Work at both ends of the Athens-Crete grid interconnection, Greece’s biggest infrastructure project at present, has begun in earnest, power grid operator IPTO sources have informed.
In the lead-up, IPTO subsidiary Ariadne Interconnection, developing the project, and contractors signed contracts totaling approximately one billion euros last month.
Various preliminary studies and construction work are now underway. A high-voltage subsea cable is planned to run from Heraklion, Crete to Megara, slightly west of Athens.
Also, a converter station will be built close to the Cretan village Damasta.

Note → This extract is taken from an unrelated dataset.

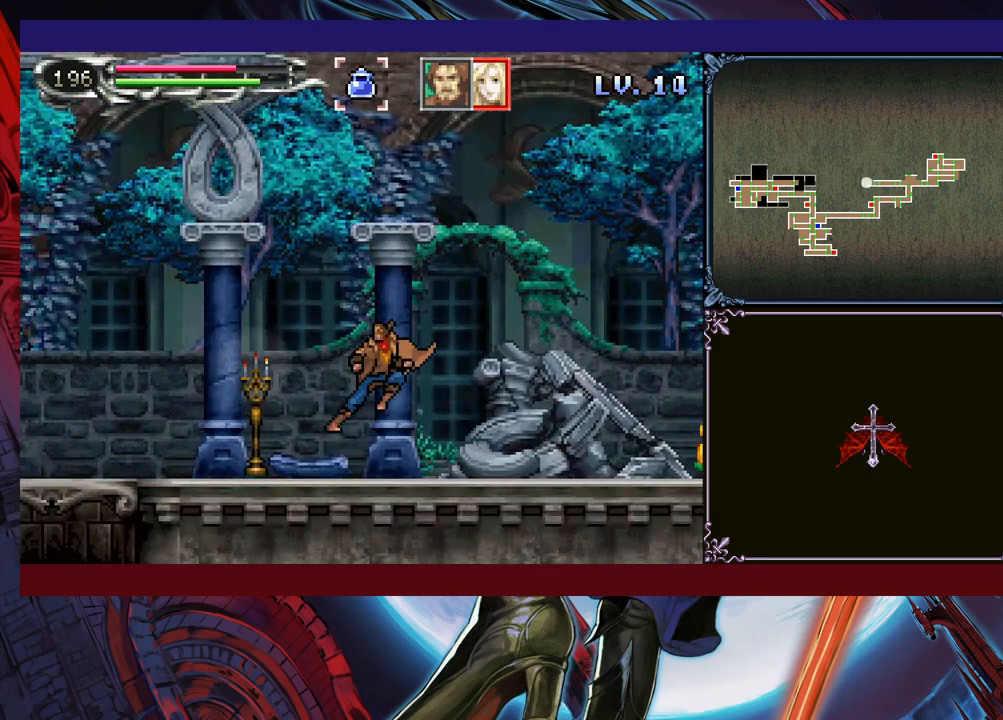
{"buttons": ["B"], "left_stick": "up-right", "events": [[33, "Y", "up"], [50, "left_stick", "center"], [150, "B", "up"], [233, "B", "down"], [250, "left_stick", "right"], [400, "B", "up"], [500, "B", "down"], [500, "left_stick", "up-right"]]}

A converter station will not be needed at Megara, on the Athenian side of the project. Instead, the interconnection’s line will run through an underground passage to reach a central unit, where the converter station will be installed.
IPTO has discussed the project with local communities to minimize any inconveniences. Requests made by locals, determined to conceal any visual impact, were taken into consideration by authorities when planning the project’s route.
Revisions were made to an environmental impact study approved by the energy ministry last April.
IPTO made significant changes for the Megara end of the interconnection, significantly increasing the operator’s budget for the project. Changes included the adoption of subterranean line passages. Similar-minded revisions have also been agreed to for the Cretan end’s Korakia area.
Once launched, the Athens-Crete grid interconnection promises to offer electricity consumers overall annual savings of 400 million euros in Public Service Compensation (YKO) surcharges, included in electricity bills.
The project will also offer major environmental benefits as CO2 emissions resulting from the overall electricity supply effort for Crete will be reduced by 60 percent once the Athens-Crete interconnection is fully launched.
This project represents Crete’s major-scale link. A preceding smaller-scale link from Crete to the Peloponnese has also been incorporated into the effort.